Dr. Sheila Pinette, director of the Maine CDC, said Monday that the state health laboratory confirmed the first influenza case late last week.
She identified the patient as an elderly individual who resides in a Kennebec County community.
Pinette said the person had not been vaccinated, had not been traveling, and is currently recovering at home. The person was being treated for multiple underlying health conditions.
Though it might seem early, Pinette said it is not unusual for people to contract the flu in October.
She said incidences of the flu are expected to peak in December, January and February.
The state sent out a health alert, “influenza arrives in Maine,” on Monday afternoon warning that flu season has begun.
“We thought this was a good time to get the message out,” Pinette said.

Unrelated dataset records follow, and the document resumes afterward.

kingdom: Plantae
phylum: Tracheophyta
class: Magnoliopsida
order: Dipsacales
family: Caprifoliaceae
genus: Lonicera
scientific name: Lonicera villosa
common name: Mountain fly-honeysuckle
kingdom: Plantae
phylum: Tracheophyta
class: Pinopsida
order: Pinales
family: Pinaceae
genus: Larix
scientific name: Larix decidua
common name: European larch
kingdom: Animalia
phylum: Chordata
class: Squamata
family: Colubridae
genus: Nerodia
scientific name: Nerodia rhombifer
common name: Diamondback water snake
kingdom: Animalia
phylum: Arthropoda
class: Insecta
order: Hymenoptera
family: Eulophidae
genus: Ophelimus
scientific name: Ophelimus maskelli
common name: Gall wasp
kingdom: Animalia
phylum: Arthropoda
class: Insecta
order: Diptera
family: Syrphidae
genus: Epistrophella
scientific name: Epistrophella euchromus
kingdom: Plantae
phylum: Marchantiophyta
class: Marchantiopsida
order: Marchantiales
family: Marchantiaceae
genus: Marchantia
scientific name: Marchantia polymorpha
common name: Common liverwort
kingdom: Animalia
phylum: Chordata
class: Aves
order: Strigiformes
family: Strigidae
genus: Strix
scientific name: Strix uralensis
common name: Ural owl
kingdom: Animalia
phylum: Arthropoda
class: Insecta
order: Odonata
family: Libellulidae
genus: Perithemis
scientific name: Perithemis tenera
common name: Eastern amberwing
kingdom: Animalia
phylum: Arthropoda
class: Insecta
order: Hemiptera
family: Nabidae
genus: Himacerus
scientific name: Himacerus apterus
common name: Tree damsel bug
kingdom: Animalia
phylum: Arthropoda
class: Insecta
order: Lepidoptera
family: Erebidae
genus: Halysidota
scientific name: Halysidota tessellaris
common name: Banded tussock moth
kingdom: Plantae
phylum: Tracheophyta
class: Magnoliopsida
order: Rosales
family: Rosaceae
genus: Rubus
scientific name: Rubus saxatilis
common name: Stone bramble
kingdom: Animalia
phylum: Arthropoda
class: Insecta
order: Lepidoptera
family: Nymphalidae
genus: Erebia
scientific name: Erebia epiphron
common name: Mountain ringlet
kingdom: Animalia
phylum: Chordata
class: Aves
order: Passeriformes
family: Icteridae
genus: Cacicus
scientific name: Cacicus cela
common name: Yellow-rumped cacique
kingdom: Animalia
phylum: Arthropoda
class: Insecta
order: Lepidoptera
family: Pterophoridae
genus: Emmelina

Pinette said it is too early to know whether vaccination supplies are adequate to meet demand but noted that “vaccination is the cornerstone of prevention.”
The U.S. Centers for Disease Control and Prevention website reports that manufacturers have estimated that they will produce between 135 million and 139 million doses of influenza vaccine.
Traditional vaccines will protect a person against three different strains of flu virus. But this year, a flu vaccine known as a quadrivalent is available. It will protect a person against four flu viruses.
Federal officials say it is hard to predict how effective a vaccine will be because there are several strains of influenza circulating. Moreover, the federal CDC says flu viruses are constantly changing from one season to the next or even within the course of a season – a cycle health experts call “drift.”
In addition to getting vaccinated, people who feel ill and are coughing or sneezing should do so into their shoulder when they are walking or standing in a public place, Pinette said.
She said the flu vaccine has proven to be effective. Nationally, 62 percent of those who get vaccinated do not have to be treated for the flu in the season they received a shot.
The federal CDC recommends that people over the age of 6 months receive a flu vaccination, even those who were vaccinated for influenza last year.
Anyone with high-risk conditions should be vaccinated as soon as possible. Older people, young children, people with chronic lung disease, diabetes, heart disease, or neurologic conditions, and pregnant women are considered to be at a higher risk.
In a memo sent to state health officials, the federal CDC said that the 2012-2013 influenza season “was a reminder of how unpredictable and severe influenza can be. Influenza activity began early in the U.S. and was high for 15 weeks. The season was also more severe than recent seasons.”
Last year, hospitalization rates, especially in older adults, and deaths attributed to pneumonia and influenza were the highest recorded in nearly a decade, according to the federal CDC.